Nor do I believe that a new jury probably will not again sentence Deutscher to death when it hears the mitigating evidence Deutscher now proposes to present. Our previous holding that the presentation of the mitigating evidence might have changed the result was based on our analysis of Deutscher’s ineffective assistance of counsel claim. Thus, our conclusion was based on our view that “[w]e cannot say *1450with confidence that the jury's sentencing decision would have been the same in this case had Deutscher’s counsel presented the available mitigating evidence.” Deutscher I, 884 F.2d at 1160. Deutscher had only to convince us that there was a “reasonable probability” that the mitigating evidence would have an effect on the outcome of his sentencing. Id. But, in light of McCles-key, we have now learned that Deutscher is barred from pursuing his ineffective assistance claim in this, his second, federal habe-as petition. The burden of persuasion is now on Deutscher and he has failed to carry it.

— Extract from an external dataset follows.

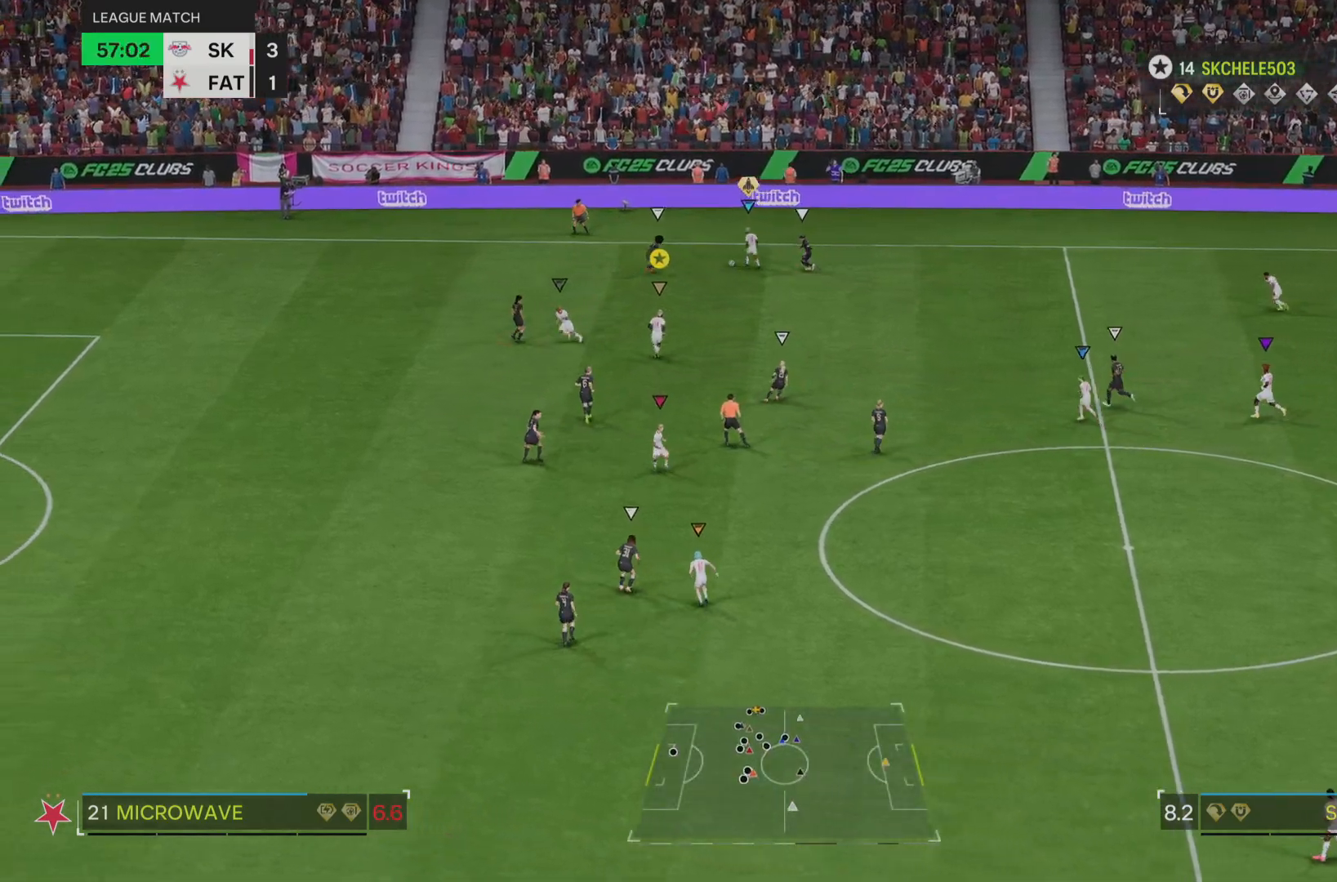
{"buttons": ["L2"], "left_stick": "up-right", "right_stick": "center", "events": [[66, "left_stick", "up-right"], [233, "left_stick", "up"], [383, "left_stick", "up-right"]]}
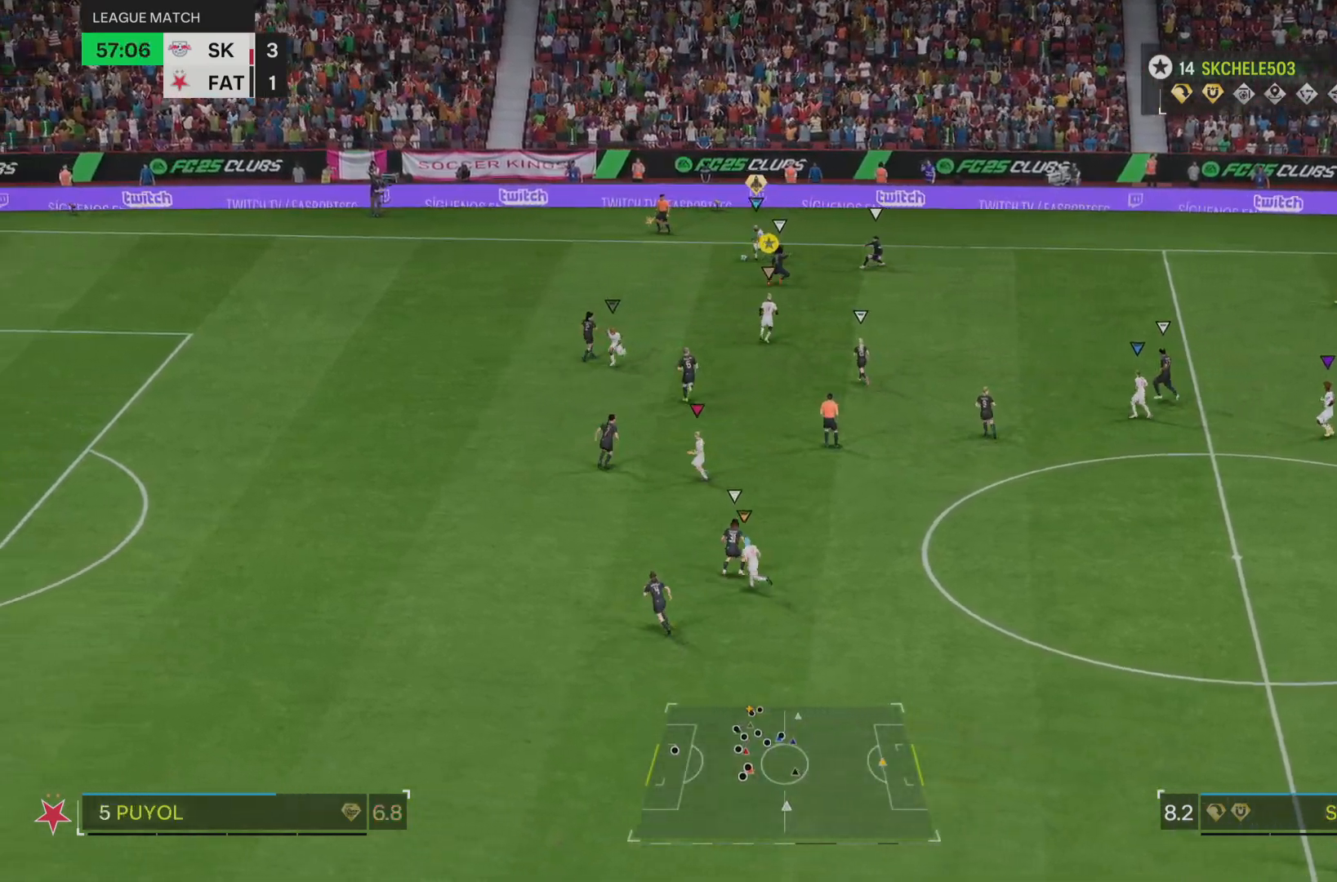
{"buttons": [], "left_stick": "left", "right_stick": "center", "events": [[150, "left_stick", "up"], [250, "left_stick", "up-left"], [317, "L2", "up"], [351, "left_stick", "left"]]}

McCleskey and other abuse of the writ decisions teach us that once a petitioner is barred from habeas relief due to abuse of the writ, he may find relief in the federal courts only if he demonstrates that he is actually innocent of either the crime or the death penalty. While Deutscher’s claims would be cognizable were they not procedurally barred, they do not suffice to render him “actually innocent” of the death penalty. Because I believe that the jury on remand probably will, contrary to the majority’s view, again condemn Deutscher to death, I respectfully dissent.
. The Supreme Court directed that we reconsider this holding in light of Lewis v. Jeffers, - U.S. -, 110 S.Ct. 3092, 111 L.Ed.2d 606 (1990). Lewis held that a statutory aggravating circumstance for.murder committed in an "especially heinous, cruel or depraved manner” was not unconstitutionally vague as long as the trial judge gives sufficiently specific and objective instructions to the sentencing jury. Since the trial judge instructed Deutscher’s sentencing jury in the bare language of the statute, Lewis is inapplicable. See Walton v. Arizona, — U.S. -, 110 S.Ct. 3047, 3057, 111 L.Ed.2d 511 (1990) C'[I]n both Maynard and Godfrey the defendant was sentenced by a jury and the jury either was instructed only in the bare terms of the relevant statute or in terms nearly as vague. Neither jury was given a constitutional limiting definition of the challenged aggravating factor.") (citations omitted).
. Although the Court in McCleskey used the "colorable showing" language, it was merely quoting the plurality decision in Kuhlmann v. Wilson, 477 U.S. 436, 454, 106 S.Ct. 2616, 2627, 91 L.Ed.2d 364 (1986). In Smith, decided on the very same day as Kuhlmann, a majority of the Court plainly rejected the argument that a "colorable showing" of error would excuse procedural defaults in state court. Smith, 477 U.S. at 538, 106 S.Ct. at 2668. Moreover, the Court in Adams made clear that a standard allowing evasion of the cause and prejudice standard for errors that “might” have affected the accuracy of a death sentence is too lenient to excuse an abuse of the writ. Adams, 489 U.S. at 412 n. 6, 109 S.Ct. at 1217 n. 6.